**EXERCISE DIRECTIONS**
Identify every line in the records below that contains the word "latitude", matching case exactly, and copy each of those lines.

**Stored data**
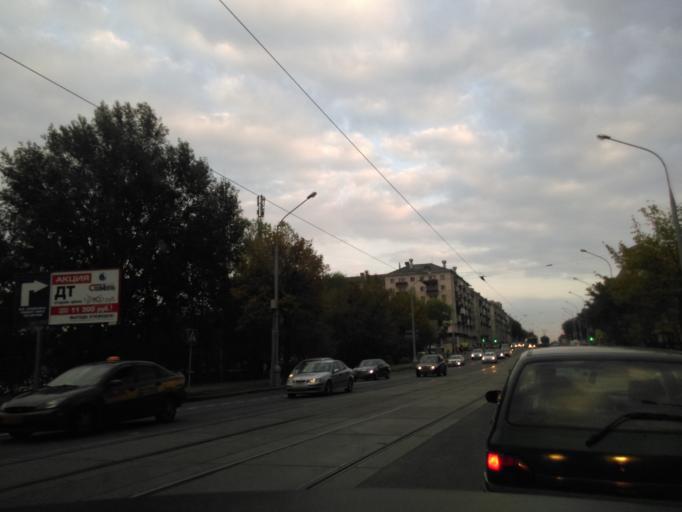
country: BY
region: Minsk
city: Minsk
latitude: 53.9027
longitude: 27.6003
--
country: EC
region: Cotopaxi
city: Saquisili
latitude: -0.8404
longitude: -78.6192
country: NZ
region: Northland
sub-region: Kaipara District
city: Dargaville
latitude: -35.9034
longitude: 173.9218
---
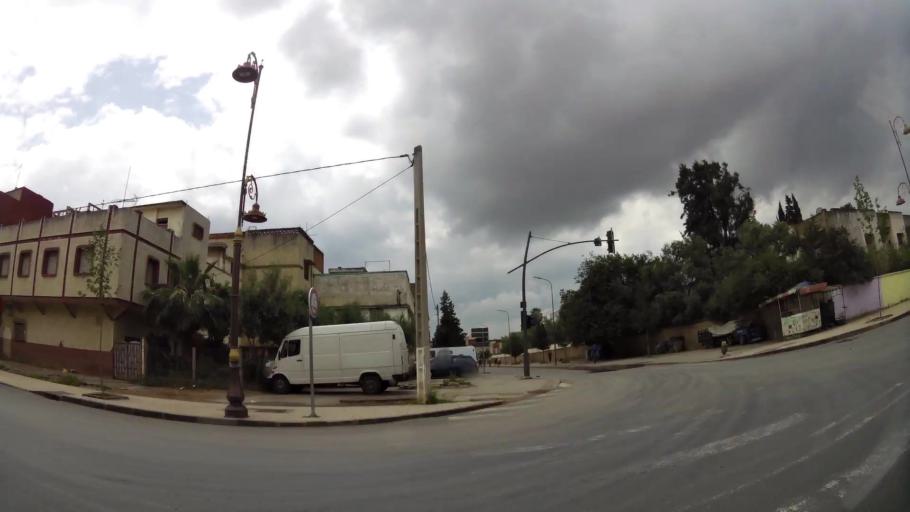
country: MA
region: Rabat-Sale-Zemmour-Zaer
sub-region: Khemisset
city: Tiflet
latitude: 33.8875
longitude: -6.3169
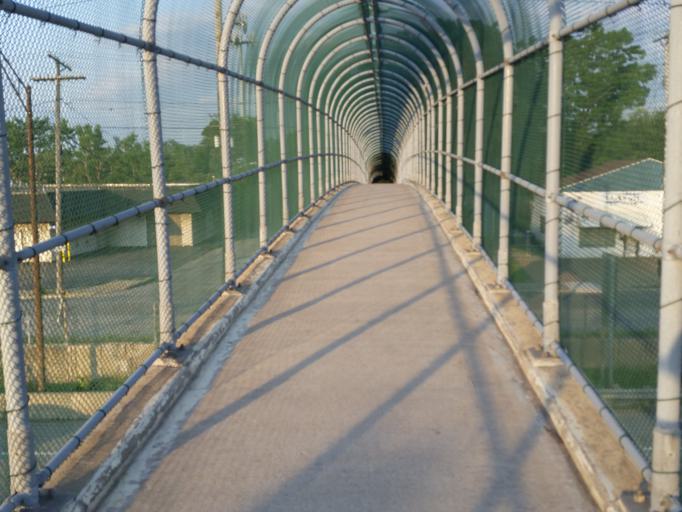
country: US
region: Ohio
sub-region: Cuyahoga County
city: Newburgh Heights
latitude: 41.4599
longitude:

**RESULT**
latitude: 53.9027
latitude: -0.8404
latitude: -35.9034
latitude: 33.8875
latitude: 41.4599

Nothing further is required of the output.